[Data records]
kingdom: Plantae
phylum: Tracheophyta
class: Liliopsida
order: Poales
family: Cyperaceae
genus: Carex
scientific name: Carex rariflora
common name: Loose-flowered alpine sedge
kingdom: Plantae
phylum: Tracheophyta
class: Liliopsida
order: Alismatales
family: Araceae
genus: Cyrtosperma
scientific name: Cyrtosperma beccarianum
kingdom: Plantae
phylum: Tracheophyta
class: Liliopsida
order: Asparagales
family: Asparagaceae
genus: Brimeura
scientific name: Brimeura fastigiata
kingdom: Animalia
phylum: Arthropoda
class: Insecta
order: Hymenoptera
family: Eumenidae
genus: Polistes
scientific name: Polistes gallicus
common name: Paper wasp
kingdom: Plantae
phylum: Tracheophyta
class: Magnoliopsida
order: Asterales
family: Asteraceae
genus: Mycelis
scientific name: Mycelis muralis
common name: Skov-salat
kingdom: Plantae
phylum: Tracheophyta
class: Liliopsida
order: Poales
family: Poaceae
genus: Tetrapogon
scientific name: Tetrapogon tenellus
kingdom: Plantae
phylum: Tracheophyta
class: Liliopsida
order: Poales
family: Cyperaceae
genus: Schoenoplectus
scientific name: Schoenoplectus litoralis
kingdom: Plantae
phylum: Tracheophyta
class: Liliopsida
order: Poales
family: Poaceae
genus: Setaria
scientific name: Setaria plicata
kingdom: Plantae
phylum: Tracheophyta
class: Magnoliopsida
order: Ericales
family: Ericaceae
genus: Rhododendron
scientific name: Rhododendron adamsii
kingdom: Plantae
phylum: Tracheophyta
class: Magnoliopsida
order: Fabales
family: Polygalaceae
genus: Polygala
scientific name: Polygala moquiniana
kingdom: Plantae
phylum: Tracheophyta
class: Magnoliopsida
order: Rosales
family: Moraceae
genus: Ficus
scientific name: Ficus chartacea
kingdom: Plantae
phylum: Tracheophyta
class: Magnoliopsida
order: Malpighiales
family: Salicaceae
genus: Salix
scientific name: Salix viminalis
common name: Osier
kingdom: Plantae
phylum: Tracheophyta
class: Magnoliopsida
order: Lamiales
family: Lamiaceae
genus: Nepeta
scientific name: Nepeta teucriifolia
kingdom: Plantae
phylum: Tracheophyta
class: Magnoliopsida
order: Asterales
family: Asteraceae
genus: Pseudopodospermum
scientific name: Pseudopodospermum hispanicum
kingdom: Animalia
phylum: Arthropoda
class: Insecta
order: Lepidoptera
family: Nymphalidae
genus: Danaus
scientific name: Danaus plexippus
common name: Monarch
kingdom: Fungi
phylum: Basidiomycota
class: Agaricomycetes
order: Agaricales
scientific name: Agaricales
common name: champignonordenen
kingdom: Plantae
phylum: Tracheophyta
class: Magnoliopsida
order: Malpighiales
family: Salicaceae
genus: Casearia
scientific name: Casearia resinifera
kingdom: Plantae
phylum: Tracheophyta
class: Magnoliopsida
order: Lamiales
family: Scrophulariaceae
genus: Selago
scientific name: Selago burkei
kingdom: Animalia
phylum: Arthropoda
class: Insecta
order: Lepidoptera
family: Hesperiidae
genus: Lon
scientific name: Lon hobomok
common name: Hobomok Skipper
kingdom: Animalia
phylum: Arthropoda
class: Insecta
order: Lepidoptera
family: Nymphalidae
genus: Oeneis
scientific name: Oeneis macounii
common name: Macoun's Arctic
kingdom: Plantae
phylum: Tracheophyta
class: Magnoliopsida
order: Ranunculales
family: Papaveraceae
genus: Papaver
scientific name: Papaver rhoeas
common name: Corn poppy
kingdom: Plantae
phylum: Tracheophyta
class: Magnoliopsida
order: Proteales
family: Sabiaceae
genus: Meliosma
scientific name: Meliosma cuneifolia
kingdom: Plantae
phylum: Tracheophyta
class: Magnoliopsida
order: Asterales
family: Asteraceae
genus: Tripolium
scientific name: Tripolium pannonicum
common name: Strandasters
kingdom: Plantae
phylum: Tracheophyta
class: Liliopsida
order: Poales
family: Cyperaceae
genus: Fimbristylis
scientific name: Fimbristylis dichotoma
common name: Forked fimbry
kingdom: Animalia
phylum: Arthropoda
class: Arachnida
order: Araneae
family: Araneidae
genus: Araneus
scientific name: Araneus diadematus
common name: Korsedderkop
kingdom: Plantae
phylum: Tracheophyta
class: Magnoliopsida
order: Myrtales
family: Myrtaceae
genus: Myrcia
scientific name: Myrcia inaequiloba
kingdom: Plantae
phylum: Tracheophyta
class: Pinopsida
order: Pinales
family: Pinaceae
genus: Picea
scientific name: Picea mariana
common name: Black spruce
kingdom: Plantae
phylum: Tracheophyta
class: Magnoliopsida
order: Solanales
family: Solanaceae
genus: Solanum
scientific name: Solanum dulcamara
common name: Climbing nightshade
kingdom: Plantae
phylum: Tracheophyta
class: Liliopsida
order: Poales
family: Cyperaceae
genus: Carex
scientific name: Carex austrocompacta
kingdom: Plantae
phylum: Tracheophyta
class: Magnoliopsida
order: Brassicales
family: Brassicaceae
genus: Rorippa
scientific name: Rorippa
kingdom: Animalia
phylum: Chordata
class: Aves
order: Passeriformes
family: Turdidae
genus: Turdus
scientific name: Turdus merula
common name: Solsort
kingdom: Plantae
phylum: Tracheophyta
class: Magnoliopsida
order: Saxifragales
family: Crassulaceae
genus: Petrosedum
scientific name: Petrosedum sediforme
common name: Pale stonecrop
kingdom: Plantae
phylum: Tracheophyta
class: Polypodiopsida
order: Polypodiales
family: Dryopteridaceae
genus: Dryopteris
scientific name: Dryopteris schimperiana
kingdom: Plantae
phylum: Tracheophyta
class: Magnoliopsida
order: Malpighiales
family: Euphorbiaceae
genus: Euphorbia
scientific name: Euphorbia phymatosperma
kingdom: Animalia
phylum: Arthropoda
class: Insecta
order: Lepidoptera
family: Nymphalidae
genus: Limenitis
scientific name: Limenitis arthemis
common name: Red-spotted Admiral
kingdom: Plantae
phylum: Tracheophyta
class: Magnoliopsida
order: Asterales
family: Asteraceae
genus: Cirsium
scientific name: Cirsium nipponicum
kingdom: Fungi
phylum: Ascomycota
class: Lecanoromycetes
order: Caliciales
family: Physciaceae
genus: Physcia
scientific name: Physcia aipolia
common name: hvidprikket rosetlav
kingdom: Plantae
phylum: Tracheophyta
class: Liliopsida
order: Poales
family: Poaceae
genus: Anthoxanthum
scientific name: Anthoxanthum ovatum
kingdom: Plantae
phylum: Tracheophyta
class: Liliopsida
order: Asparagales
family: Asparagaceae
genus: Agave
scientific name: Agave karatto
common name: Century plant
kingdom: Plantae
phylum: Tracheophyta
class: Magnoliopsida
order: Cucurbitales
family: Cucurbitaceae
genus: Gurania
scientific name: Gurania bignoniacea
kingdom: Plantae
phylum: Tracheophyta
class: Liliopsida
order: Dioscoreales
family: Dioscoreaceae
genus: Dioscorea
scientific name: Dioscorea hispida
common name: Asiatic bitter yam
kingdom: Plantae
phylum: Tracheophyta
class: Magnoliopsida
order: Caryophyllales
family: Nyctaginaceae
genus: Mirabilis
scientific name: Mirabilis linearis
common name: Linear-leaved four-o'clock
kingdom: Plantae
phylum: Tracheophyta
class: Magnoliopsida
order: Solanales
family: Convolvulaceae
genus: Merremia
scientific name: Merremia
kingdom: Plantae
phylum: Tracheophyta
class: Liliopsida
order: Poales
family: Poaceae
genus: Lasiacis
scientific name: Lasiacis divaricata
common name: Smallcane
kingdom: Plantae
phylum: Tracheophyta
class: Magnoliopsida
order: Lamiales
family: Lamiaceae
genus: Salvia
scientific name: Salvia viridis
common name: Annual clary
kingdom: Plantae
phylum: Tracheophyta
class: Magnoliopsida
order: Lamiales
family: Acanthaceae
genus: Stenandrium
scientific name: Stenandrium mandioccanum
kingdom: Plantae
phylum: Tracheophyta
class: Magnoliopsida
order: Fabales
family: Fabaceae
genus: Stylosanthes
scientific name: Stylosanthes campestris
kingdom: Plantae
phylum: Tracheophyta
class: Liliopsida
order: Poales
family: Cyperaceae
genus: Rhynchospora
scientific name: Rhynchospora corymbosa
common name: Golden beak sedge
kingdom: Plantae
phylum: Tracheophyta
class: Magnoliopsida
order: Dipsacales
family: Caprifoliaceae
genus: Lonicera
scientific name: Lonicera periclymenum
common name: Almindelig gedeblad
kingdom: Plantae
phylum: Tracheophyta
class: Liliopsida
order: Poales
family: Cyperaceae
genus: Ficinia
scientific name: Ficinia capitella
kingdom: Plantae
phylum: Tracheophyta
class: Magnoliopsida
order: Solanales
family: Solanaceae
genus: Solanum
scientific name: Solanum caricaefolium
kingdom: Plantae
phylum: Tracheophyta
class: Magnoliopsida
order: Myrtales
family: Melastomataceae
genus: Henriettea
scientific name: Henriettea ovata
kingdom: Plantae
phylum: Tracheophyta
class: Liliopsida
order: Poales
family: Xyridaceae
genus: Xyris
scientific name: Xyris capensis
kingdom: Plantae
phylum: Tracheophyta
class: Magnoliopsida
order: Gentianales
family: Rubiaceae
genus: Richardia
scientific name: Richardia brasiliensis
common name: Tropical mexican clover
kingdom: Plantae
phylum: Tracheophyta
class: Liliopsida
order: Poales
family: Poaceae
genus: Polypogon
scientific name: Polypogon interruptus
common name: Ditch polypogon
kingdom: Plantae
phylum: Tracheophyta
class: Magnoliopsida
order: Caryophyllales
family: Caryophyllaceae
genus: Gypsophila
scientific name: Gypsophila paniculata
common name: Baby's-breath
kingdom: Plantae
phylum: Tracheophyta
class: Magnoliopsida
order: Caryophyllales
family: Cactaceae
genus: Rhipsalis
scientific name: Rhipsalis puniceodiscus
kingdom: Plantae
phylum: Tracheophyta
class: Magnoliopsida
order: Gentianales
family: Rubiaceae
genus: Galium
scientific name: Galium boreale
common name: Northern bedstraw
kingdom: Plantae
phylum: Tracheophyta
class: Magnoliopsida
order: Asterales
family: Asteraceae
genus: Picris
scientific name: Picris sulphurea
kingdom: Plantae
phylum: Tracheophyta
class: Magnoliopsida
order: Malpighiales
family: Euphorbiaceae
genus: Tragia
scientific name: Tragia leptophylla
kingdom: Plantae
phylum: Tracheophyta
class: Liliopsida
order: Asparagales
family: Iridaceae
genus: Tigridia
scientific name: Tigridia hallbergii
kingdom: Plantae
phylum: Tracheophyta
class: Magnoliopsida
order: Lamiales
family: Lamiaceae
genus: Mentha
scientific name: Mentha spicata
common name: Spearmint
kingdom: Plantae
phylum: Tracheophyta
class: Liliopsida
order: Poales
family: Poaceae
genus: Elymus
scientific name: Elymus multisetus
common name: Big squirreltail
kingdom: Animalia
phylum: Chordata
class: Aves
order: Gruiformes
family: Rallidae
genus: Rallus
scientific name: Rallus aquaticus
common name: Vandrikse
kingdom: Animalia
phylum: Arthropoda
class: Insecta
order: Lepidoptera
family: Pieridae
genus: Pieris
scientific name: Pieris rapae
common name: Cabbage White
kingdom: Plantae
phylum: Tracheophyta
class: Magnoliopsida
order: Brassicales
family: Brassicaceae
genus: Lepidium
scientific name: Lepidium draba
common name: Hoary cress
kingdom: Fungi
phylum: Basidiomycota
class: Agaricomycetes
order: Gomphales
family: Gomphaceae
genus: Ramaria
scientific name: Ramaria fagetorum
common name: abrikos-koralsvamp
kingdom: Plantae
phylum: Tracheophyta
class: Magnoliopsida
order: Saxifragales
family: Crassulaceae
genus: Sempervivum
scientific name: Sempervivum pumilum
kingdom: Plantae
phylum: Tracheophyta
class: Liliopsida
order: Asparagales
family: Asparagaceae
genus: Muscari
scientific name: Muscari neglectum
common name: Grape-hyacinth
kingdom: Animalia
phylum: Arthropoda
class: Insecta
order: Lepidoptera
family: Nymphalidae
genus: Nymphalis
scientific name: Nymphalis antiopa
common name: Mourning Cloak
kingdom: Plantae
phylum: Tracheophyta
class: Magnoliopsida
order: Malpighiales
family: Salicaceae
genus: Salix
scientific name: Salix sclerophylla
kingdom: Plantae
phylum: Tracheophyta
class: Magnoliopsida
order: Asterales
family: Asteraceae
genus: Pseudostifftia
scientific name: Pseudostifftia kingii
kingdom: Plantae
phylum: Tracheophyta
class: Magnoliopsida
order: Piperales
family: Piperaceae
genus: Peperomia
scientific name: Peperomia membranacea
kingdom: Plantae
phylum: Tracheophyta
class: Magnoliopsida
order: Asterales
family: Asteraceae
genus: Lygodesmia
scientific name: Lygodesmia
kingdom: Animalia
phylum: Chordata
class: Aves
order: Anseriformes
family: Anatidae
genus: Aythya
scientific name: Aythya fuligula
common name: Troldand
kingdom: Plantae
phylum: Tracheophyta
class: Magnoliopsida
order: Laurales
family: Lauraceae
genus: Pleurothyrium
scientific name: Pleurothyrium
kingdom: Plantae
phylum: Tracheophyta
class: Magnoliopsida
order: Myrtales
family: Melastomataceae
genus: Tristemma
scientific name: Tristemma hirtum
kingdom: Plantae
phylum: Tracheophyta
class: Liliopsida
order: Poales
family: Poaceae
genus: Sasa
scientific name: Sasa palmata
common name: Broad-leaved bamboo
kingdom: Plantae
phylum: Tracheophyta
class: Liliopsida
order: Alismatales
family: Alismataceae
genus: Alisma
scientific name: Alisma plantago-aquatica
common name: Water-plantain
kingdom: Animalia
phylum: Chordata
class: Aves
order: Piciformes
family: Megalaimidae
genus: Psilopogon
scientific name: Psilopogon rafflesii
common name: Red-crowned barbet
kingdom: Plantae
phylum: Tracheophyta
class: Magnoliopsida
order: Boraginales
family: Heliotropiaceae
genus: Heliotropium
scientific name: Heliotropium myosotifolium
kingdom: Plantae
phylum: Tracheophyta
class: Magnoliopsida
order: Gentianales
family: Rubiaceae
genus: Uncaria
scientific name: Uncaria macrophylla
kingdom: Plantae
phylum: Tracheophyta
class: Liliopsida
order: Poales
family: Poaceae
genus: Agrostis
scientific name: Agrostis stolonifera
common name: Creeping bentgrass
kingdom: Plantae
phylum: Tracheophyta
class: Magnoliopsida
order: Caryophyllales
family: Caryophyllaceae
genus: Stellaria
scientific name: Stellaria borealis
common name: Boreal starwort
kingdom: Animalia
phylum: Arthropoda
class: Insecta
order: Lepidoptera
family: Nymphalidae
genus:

What you have to do
Reproduce the items above verbatim, beginning with the line that contains "genus: Mirabilis" and ending with the line that contains "genus: Salvia", including both of those lines.

Task answer
genus: Mirabilis
scientific name: Mirabilis linearis
common name: Linear-leaved four-o'clock
kingdom: Plantae
phylum: Tracheophyta
class: Magnoliopsida
order: Solanales
family: Convolvulaceae
genus: Merremia
scientific name: Merremia
kingdom: Plantae
phylum: Tracheophyta
class: Liliopsida
order: Poales
family: Poaceae
genus: Lasiacis
scientific name: Lasiacis divaricata
common name: Smallcane
kingdom: Plantae
phylum: Tracheophyta
class: Magnoliopsida
order: Lamiales
family: Lamiaceae
genus: Salvia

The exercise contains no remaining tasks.